DataSheet_1_IP-10 (CXCL10) Can Trigger Emergence of Dormant Breast Cancer Cells in a Metastatic Liver Microenvironment.docx

Metastatic breast cancer remains a largely incurable and fatal disease with liver involvement bearing the worst prognosis. The danger is compounded by a subset of disseminated tumor cells that may lie dormant for years to decades before re-emerging as clinically detectable metastases. Pathophysiological signals can drive these tumor cells to emerge. Prior studies indicated CXCR3 ligands as being the predominant signals synergistically and significantly unregulated during inflammation in the gut-liver axis. Of the CXCR3 ligands, IP-10 (CXCL10) was the most abundant, correlated significantly with shortened survival of human breast cancer patients with metastatic disease and was highest in those with triple negative (TNBC) disease. Using a complex ex vivo all-human liver microphysiological (MPS) model of dormant-emergent metastatic progression, CXCR3 ligands were found to be elevated in actively growing populations of metastatic TNBC breast cancer cells whereas they remained similar to the tumor-free hepatic niche in those with dormant breast cancer cells. Subsequent stimulation of dormant breast cancer cells in the ex vivo metastatic liver MPS model with IP-10 triggered their emergence in a dose-dependent manner. Emergence was indicated to occur indirectly possibly via activation of the resident liver cells in the surrounding metastatic microenvironment, as stimulation of breast cancer cells with exogenous IP-10 did not significantly change their migratory, invasive or proliferative behavior. The findings reveal that IP-10 is capable of triggering the emergence of dormant breast cancer cells within the liver metastatic niche and identifies the IP-10/CXCR3 as a candidate targetable pathway for rational approaches aimed at maintaining dormancy.
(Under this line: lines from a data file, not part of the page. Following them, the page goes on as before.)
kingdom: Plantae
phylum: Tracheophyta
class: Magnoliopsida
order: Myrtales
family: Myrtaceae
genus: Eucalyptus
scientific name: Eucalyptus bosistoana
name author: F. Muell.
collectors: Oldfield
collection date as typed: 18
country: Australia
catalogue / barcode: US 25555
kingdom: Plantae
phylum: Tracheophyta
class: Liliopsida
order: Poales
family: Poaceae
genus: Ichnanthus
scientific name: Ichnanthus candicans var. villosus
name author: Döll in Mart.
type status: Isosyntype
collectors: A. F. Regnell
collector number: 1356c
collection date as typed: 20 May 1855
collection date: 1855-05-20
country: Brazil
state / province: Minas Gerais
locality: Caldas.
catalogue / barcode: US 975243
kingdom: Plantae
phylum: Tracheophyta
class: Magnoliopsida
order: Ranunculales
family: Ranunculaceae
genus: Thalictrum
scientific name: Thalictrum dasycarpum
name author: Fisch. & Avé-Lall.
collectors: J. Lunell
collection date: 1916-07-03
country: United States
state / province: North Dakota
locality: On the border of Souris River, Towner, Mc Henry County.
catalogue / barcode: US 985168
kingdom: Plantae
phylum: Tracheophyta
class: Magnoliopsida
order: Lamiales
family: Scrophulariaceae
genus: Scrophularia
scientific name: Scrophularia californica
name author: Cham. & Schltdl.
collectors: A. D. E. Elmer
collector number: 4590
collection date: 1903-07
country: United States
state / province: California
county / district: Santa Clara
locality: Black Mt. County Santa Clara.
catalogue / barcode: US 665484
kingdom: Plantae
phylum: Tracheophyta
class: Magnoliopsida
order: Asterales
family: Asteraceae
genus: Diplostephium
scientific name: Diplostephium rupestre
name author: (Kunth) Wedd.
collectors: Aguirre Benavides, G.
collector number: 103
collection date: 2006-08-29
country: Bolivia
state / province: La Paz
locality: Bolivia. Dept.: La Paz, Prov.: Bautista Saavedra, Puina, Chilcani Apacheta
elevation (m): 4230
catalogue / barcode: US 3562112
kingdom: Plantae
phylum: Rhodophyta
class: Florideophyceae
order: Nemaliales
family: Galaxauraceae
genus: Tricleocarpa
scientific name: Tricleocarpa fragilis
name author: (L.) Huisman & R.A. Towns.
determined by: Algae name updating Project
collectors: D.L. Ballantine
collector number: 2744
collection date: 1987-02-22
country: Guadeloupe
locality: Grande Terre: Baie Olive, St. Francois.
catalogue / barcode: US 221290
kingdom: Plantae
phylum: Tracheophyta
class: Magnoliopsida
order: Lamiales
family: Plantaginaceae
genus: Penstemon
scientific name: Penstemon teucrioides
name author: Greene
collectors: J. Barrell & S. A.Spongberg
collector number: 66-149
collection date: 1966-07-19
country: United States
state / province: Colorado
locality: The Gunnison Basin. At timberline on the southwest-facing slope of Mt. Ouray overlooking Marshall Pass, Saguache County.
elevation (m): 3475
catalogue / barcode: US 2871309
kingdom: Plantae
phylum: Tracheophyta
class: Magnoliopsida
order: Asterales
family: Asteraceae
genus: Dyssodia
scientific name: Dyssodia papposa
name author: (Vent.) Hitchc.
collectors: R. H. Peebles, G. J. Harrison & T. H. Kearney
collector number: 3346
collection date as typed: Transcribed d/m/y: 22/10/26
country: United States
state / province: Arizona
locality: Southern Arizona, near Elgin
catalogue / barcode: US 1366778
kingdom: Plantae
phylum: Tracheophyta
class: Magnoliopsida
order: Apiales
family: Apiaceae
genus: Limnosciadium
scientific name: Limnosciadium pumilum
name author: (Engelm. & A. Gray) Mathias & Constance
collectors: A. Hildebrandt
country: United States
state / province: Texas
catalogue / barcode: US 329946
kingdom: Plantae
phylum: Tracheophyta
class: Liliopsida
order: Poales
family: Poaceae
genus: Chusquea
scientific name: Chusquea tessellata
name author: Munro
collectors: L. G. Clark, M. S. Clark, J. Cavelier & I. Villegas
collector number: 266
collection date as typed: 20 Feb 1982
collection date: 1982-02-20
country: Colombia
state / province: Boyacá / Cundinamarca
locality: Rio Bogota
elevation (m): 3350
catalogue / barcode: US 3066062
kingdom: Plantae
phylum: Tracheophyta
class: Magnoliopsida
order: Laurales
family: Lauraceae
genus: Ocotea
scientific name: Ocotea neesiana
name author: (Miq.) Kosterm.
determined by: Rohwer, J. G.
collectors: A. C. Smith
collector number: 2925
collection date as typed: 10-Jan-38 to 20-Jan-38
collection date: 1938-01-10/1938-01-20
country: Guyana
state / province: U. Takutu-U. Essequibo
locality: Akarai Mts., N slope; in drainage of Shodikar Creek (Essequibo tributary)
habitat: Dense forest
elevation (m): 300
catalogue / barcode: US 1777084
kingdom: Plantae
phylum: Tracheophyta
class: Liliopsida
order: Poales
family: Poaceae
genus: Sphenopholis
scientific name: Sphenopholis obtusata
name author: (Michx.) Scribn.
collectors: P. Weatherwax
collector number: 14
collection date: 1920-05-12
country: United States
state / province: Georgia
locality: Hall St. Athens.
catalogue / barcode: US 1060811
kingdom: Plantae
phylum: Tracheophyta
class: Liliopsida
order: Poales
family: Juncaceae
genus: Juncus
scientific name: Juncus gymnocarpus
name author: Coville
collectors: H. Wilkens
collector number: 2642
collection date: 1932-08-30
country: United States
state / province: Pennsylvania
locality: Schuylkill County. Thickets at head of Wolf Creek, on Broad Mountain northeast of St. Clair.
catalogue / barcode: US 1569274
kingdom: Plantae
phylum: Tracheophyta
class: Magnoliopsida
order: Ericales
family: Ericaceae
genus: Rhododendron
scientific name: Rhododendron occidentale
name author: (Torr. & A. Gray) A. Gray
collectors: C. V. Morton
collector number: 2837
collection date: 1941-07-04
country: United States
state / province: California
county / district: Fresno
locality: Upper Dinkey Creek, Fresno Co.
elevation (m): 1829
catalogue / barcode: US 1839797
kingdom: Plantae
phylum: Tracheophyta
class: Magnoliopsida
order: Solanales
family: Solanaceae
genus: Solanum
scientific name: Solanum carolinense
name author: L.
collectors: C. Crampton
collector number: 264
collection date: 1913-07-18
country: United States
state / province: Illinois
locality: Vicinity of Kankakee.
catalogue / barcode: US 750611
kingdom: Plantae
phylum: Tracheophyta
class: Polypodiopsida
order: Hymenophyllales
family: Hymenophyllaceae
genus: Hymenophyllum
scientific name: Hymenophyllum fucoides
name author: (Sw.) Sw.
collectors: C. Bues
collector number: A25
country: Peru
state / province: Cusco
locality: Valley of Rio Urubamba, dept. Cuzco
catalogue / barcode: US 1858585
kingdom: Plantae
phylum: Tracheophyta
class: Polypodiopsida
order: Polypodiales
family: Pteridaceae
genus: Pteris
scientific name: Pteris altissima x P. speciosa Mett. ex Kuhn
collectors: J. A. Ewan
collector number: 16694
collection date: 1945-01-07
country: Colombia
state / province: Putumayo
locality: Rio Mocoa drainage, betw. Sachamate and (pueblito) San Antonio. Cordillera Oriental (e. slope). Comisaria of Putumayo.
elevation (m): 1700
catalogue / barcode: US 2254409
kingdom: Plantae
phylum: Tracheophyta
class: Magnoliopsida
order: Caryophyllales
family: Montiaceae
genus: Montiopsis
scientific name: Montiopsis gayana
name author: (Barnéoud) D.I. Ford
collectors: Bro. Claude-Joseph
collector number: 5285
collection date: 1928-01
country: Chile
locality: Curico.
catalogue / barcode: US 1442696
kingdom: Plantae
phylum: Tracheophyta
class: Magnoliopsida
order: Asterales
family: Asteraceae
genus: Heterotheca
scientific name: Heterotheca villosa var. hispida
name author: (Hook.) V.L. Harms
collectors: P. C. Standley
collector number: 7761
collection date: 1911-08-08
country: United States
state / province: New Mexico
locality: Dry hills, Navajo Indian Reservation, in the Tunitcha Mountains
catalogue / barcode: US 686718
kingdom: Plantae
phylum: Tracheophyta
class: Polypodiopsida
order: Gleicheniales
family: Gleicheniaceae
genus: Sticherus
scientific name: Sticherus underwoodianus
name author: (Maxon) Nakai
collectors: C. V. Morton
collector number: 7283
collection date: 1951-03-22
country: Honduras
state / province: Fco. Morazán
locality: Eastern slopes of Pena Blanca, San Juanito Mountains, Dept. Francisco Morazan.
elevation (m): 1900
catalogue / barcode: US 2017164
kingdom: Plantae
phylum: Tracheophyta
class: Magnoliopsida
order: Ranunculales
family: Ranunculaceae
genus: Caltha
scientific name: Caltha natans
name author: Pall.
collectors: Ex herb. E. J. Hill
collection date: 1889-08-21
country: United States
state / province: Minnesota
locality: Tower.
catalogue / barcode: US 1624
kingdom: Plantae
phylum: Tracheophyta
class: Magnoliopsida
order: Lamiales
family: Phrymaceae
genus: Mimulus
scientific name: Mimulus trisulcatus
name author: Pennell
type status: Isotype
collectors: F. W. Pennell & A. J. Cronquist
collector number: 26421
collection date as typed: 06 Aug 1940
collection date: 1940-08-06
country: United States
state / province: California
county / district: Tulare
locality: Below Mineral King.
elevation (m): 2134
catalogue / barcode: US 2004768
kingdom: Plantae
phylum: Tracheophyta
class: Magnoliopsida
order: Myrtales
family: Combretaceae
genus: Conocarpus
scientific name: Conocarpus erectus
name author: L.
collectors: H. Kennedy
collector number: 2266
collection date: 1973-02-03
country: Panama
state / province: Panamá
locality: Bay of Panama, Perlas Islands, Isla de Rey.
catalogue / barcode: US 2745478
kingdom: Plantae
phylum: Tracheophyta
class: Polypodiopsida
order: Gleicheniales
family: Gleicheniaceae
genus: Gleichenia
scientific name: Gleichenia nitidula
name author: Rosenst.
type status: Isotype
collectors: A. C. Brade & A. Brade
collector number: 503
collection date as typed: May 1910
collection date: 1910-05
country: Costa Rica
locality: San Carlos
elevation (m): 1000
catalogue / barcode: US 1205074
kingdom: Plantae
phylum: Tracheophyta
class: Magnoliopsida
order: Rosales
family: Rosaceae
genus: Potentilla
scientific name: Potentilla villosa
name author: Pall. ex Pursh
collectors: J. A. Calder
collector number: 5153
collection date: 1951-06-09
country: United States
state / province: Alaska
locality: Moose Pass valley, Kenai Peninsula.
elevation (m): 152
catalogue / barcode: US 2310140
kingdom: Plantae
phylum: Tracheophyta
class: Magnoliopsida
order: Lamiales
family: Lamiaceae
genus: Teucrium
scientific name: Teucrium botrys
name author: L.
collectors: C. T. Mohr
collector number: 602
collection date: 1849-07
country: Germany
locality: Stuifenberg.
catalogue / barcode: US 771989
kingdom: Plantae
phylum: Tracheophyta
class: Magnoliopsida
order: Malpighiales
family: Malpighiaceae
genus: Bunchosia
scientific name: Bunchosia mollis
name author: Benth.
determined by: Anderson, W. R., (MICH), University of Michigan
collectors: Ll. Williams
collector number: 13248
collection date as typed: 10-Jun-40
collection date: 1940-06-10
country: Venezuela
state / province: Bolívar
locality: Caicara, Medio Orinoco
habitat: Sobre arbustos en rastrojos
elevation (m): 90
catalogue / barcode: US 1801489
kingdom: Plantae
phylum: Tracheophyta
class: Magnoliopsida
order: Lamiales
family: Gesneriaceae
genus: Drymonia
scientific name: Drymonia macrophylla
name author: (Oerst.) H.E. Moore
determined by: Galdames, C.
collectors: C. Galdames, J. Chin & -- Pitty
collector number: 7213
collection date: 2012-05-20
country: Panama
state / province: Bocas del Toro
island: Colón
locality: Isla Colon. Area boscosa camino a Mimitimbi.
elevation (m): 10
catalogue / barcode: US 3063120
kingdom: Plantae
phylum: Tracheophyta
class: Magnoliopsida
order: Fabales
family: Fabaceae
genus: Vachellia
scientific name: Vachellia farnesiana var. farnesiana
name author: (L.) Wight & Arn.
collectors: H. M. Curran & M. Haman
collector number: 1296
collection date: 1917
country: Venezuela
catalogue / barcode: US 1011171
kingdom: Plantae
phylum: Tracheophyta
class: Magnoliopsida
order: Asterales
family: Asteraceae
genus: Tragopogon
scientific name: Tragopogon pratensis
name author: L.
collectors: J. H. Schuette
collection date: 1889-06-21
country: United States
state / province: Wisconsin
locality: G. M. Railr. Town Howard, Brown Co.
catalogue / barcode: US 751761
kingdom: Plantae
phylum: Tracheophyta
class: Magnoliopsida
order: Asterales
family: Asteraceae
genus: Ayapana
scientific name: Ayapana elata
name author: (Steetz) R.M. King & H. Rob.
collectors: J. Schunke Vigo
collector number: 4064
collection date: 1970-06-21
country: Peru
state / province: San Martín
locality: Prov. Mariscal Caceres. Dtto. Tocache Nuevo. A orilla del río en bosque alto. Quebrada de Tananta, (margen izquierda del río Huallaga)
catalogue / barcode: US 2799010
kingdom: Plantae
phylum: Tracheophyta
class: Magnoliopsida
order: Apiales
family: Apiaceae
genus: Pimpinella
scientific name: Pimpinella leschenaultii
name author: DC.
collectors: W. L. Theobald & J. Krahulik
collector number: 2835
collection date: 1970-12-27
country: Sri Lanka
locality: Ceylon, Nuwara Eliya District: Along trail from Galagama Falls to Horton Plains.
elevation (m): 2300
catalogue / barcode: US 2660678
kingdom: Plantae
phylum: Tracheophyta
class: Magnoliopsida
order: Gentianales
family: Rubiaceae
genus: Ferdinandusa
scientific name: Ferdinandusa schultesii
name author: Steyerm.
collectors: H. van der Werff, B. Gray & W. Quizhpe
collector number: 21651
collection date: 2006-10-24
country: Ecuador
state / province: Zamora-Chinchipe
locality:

转移性乳腺癌作为一种主要难以治愈且致命的疾病，其肝脏受累情况更预示着最差的预后。危险因素进一步加剧，由于部分散播的肿瘤细胞可能在数年至数十年间处于休眠状态，而后再次出现并形成临床可检测的转移。病理生理信号可以驱动这些肿瘤细胞重新活跃。先前的研究指出，在肠道-肝脏轴的炎症过程中，CXCR3配体作为主要的协同且显著未受调节的信号。在CXCR3配体中，IP-10（CXCL10）最为丰富，其与人类乳腺癌患者转移性疾病的生存期缩短具有显著相关性，且在具有三阴性（TNBC）疾病的患者中含量最高。利用一种复杂的原位外源性全人类肝脏微生理学（MPS）模型，观察到在活跃生长的转移性TNBC乳腺癌细胞群体中CXCR3配体水平升高，而在休眠乳腺癌细胞的肿瘤无肝生态位中则保持相似。随后，在原位外源性转移性肝脏MPS模型中对休眠的乳腺癌细胞进行IP-10刺激，以剂量依赖性方式触发其活跃。活跃的出现被认为是间接发生的，可能通过激活周围转移性微环境中的驻留肝脏细胞实现，因为使用外源性IP-10刺激乳腺癌细胞并未显著改变其迁移、侵袭或增殖行为。这些发现揭示了IP-10能够触发肝脏转移生态位中休眠乳腺癌细胞的活跃，并确定了IP-10/CXCR3作为维持休眠状态的理性策略的可靶向通路。